The forward-looking statements contained in this press release are based on certain key expectations and assumptions made by Saturn, including expectations and assumptions concerning: the timing of and success of future drilling, development and completion activities, the performance of existing wells, the performance of new wells, the availability and performance of facilities and pipelines, the geological characteristics of Saturn’s properties, commodity prices, the application of regulatory and licensing requirements, the availability of capital, labour and services, and access to and sufficiency of capital. Readers are cautioned that the foregoing list is not exhaustive of all factors and assumptions which have been used.

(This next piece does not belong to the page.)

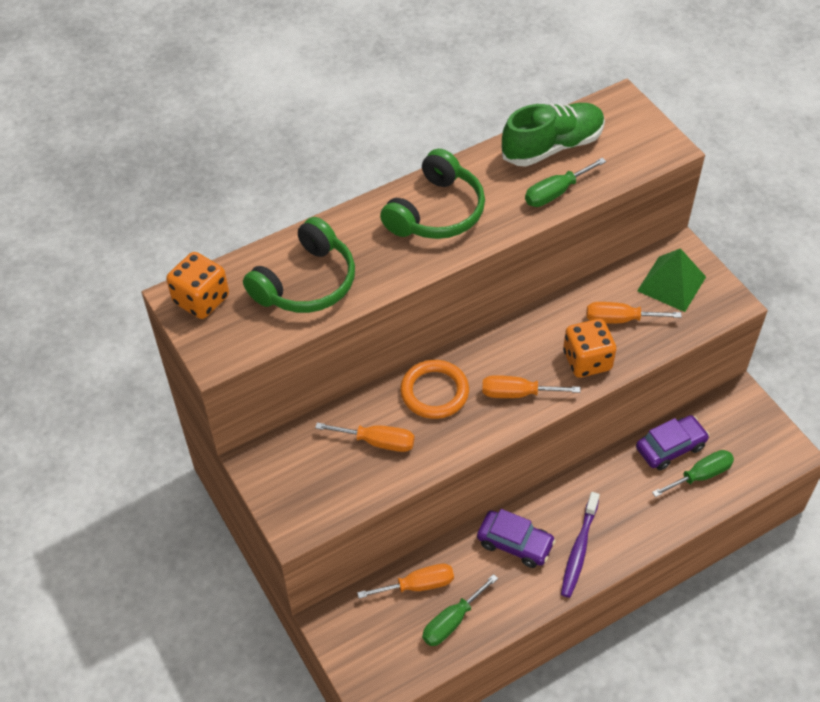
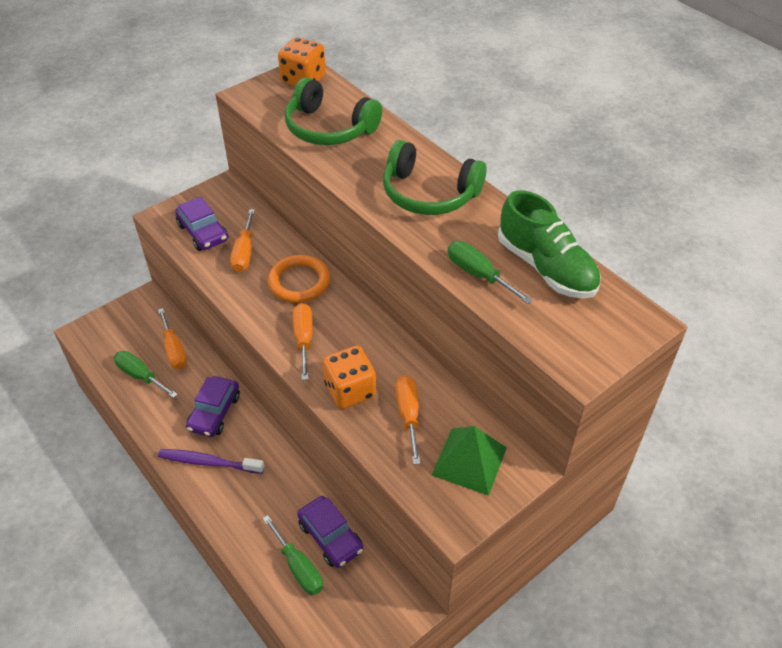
camera: 80 degrees right, 5 degrees down
(334, 483) = (203, 232): none -> purple car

Although Saturn believes that the expectations and assumptions on which the forward-looking statements are based are reasonable, undue reliance should not be placed on the forward-looking statements because Saturn can give no assurance that they will prove to be correct. Since forward-looking statements address future events and conditions, by their very nature they involve inherent risks and uncertainties. Actual results could differ materially from those currently anticipated due to a number of factors and risks. These include, but are not limited to, risks associated with the oil and gas industry in general (e.g., operational risks in development, exploration and production; the uncertainty of reserve estimates; the uncertainty of estimates and projections relating to production, costs and expenses, and health, safety and environmental risks), constraint in the availability of services, commodity price and exchange rate fluctuations, the current COVID-19 pandemic, changes in legislation impacting the oil and gas industry, adverse weather or break-up conditions and uncertainties resulting from potential delays or changes in plans with respect to exploration or development projects or capital expenditures. These and other risks are set out in more detail in Saturn’s Annual Information Form for the year ended December 31, 2020.

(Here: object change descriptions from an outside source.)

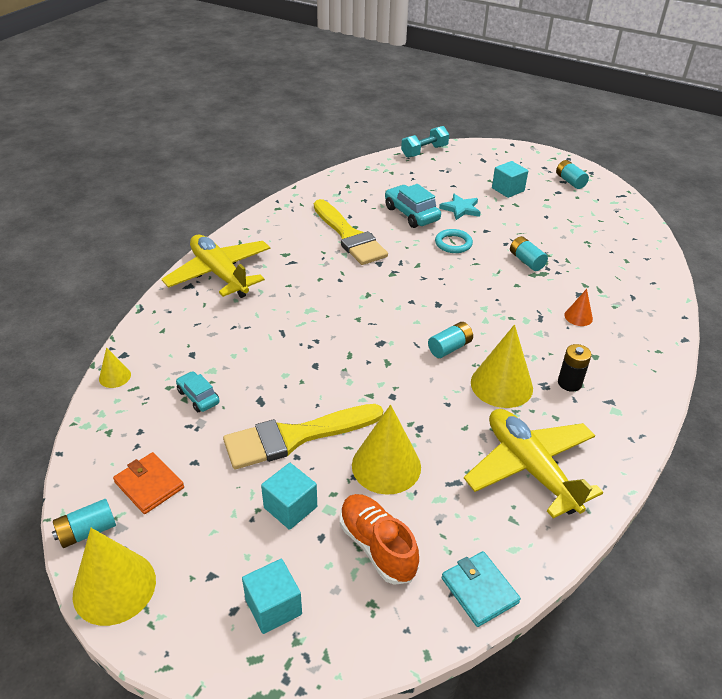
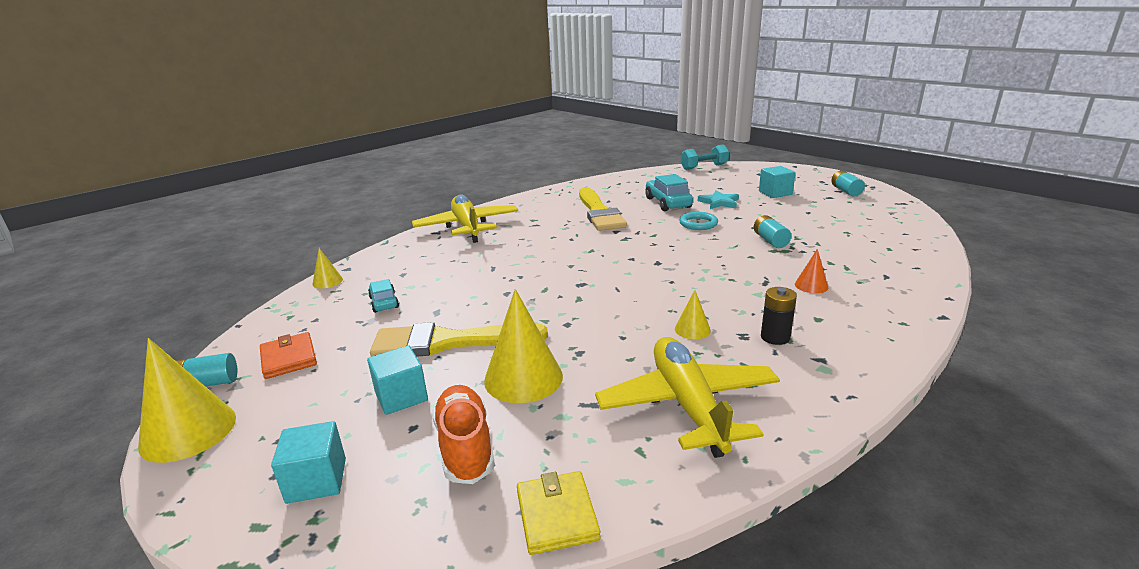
camera: 20 degrees right, 15 degrees down
(449, 348) = (651, 294): turquoise battery -> none
(479, 590) = (557, 515): turquoise wallet -> yellow wallet
(501, 385) = (692, 329): yellow cone -> yellow cone, size x0.50

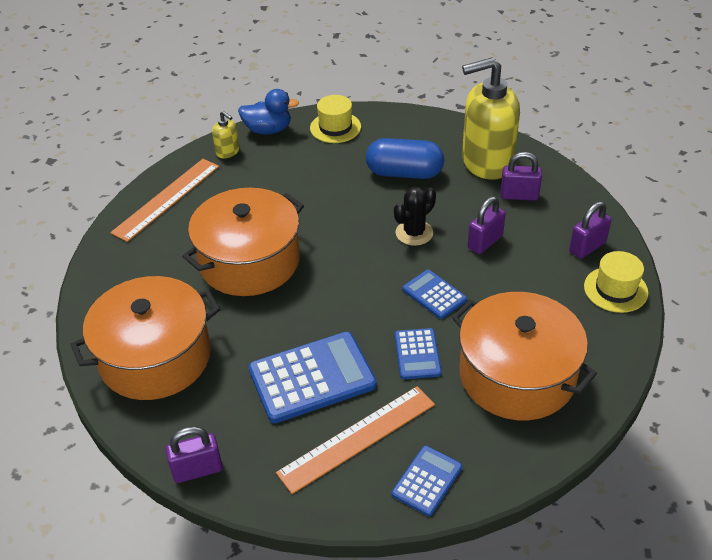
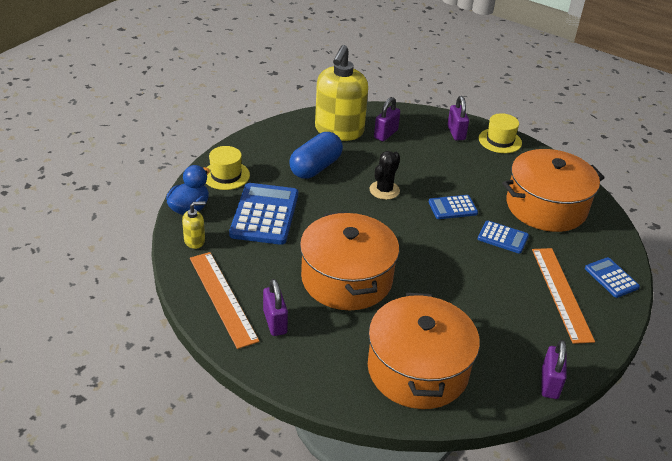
camera: 65 degrees left, 5 degrees down
(312, 378) = (494, 293): blue calculator -> blue calculator (265, 214)
(414, 233) = (384, 190): black cactus -> black cactus turned 45 degrees clockwise
(485, 242) = (419, 166): purple padlock -> purple padlock (275, 322)

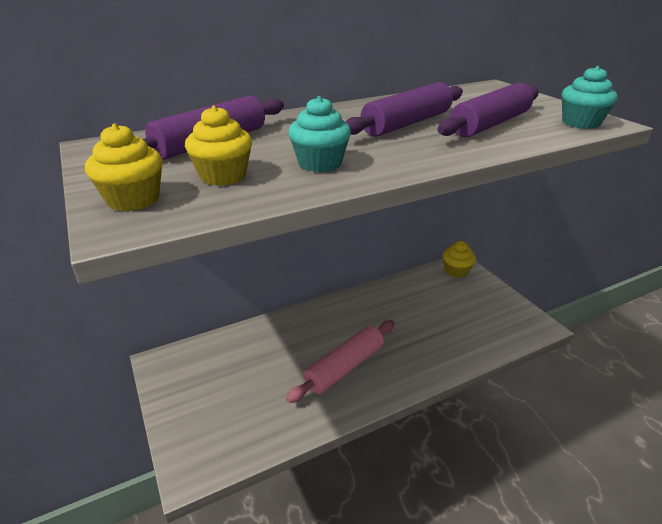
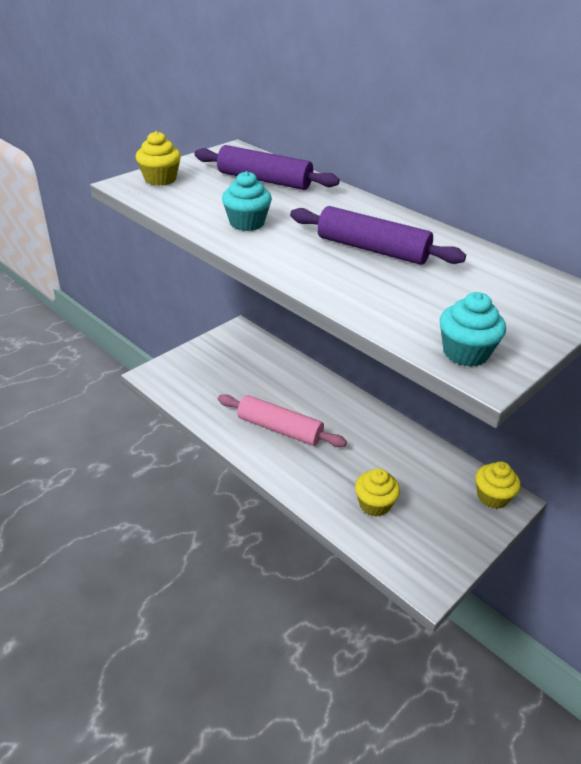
camera: 70 degrees right, 5 degrees up
(223, 176) = (206, 196): yellow cupcake -> yellow cupcake (374, 504)
(490, 124) = (408, 293): purple rolling pin -> none

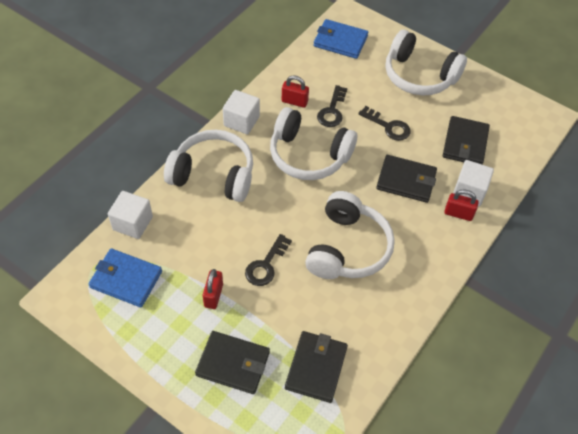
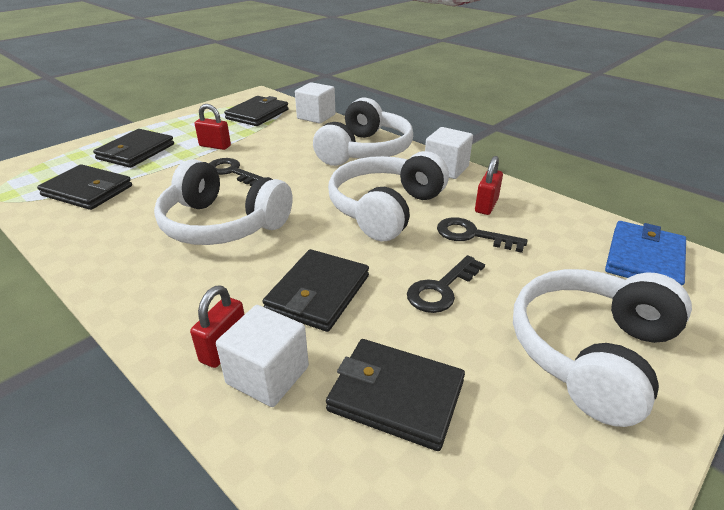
camera: 100 degrees right, 20 degrees down
(126, 279) = (257, 114): blue wallet -> black wallet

The forward-looking information contained in this press release is made as of the date hereof and Saturn undertakes no obligation to update publicly or revise any forward-looking information, whether as a result of new information, future events or otherwise, unless required by applicable securities laws. The forward-looking information contained in this press release is expressly qualified by this cautionary statement.

Boe means barrel of oil equivalent. All boe conversions in this news release are derived by converting gas to oil at the ratio of six thousand cubic feet (“Mcf”) of natural gas to one barrel (“Bbl”) of oil. Boe may be misleading, particularly if used in isolation. A Boe conversion rate of 1 Bbl : 6 Mcf is based on an energy equivalency conversion method primarily applicable at the burner tip and does not represent a value equivalency at the wellhead. Given that the value ratio of oil compared to natural gas based on currently prevailing prices is significantly different than the energy equivalency ratio of 1 Bbl: 6 Mcf, utilizing a conversion ratio of 1 Bbl: 6 Mcf may be misleading as an indication of value.

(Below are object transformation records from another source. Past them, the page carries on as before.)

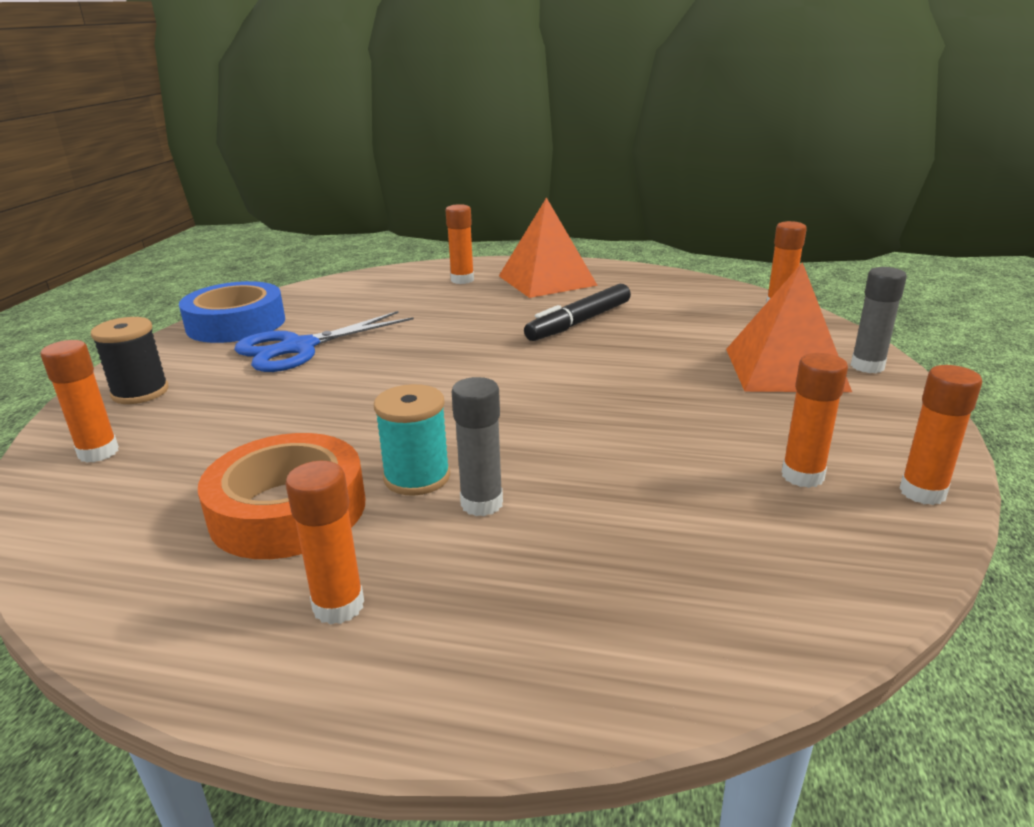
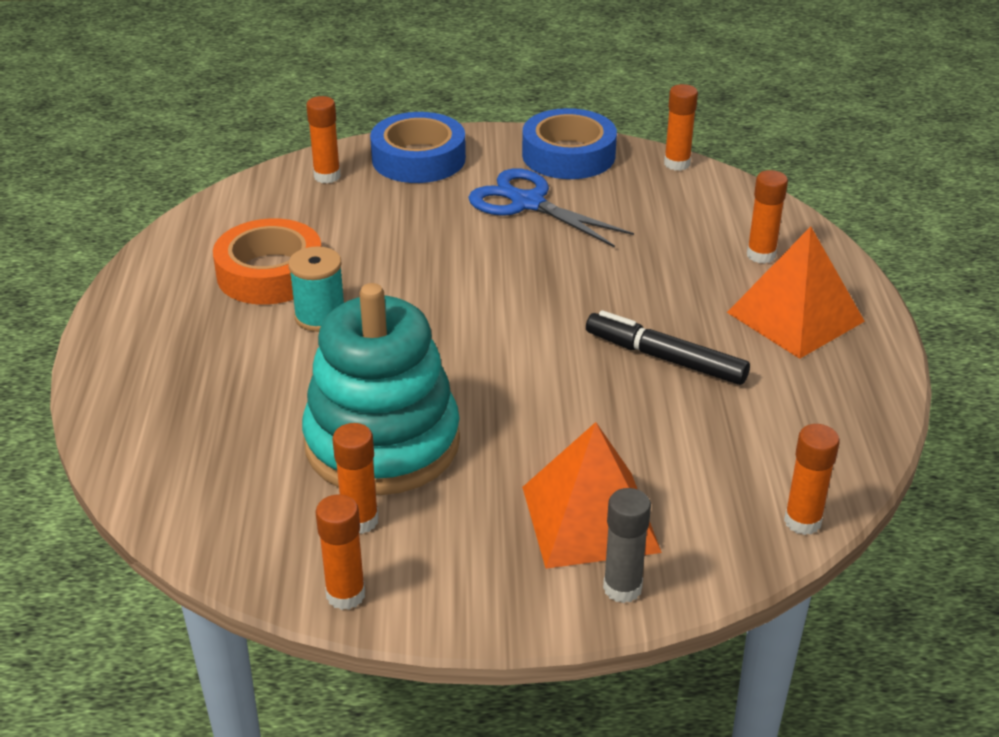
camera: 75 degrees right, 10 degrees up
(140, 392) = (418, 159): black spool -> blue tape
(338, 606) = (175, 319): orange glue stick -> orange glue stick (677, 164)
(481, 503) = (290, 353): grey glue stick -> none
(673, 454) = (382, 443): none -> turquoise stacking toy

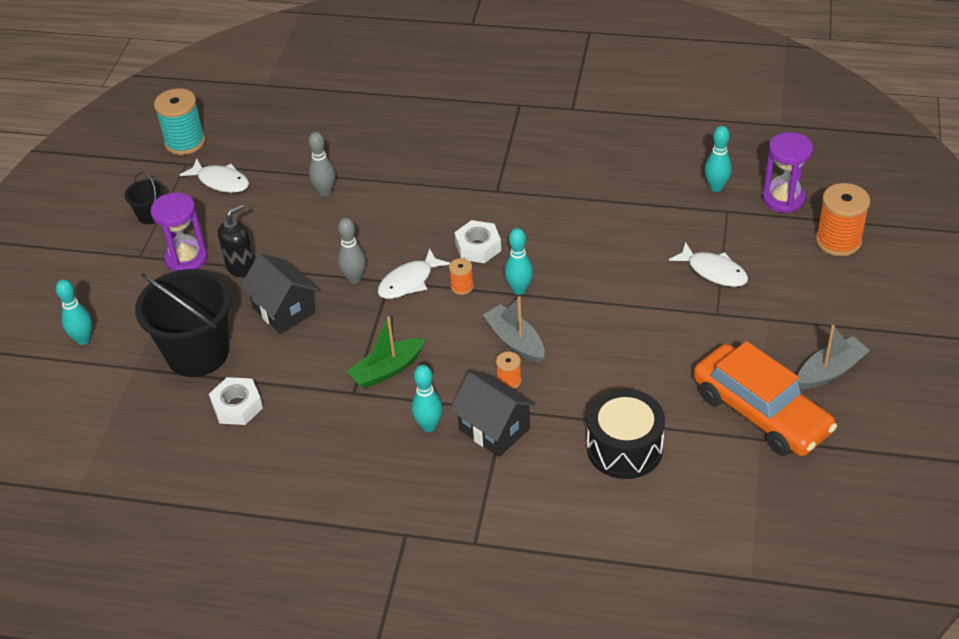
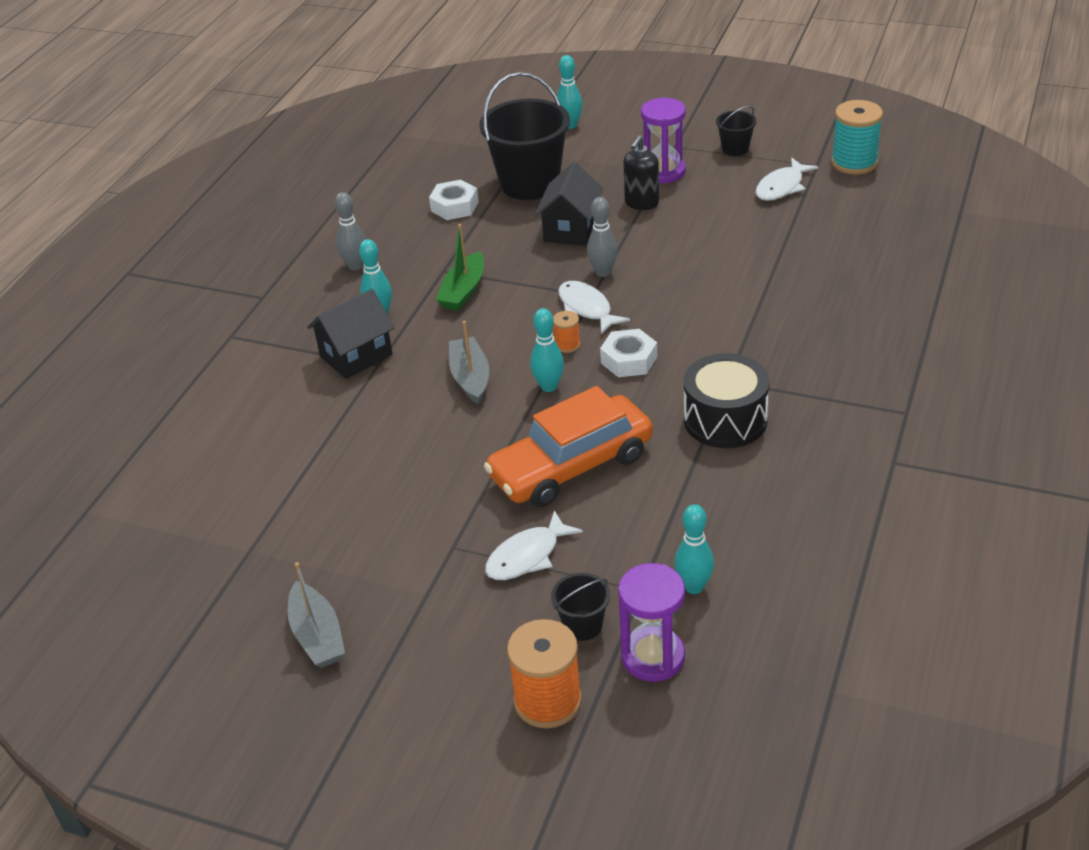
camera: 100 degrees right, 5 degrees down
(241, 267) = (641, 203): black soap dispenser -> black soap dispenser turned 60 degrees clockwise
(283, 310) = (571, 229): black house -> black house turned 45 degrees counterclockwise
(325, 192) = (750, 253): grey bowling pin -> grey bowling pin (355, 266)
(387, 370) = (463, 291): green boat -> green boat turned 135 degrees counterclockwise
(509, 381) = (415, 369): orange spool -> none
(515, 341) = (470, 378): grey boat -> grey boat turned 75 degrees counterclockwise
(624, 448) = (288, 443): black drum -> black drum (725, 420)
(760, 412) = (284, 558): orange car -> orange car (571, 466)
(768, 234) = (582, 625): none -> black bucket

Saturn uses the following abbreviations and frequently recurring terms in this press release: “WTI” refers to West Texas Intermediate, a grade of light sweet crude oil used as benchmark pricing in the United States; “bbl” refers to barrel; “bbl/d” refers to barrels per day.

Neither the TSX Venture Exchange nor its Regulation Services Provider (as that term is defined in the policies of the TSX Venture Exchange) accepts responsibility for the adequacy or accuracy of this press release.

All dollar figures included herein are presented in Canadian dollars, unless otherwise noted.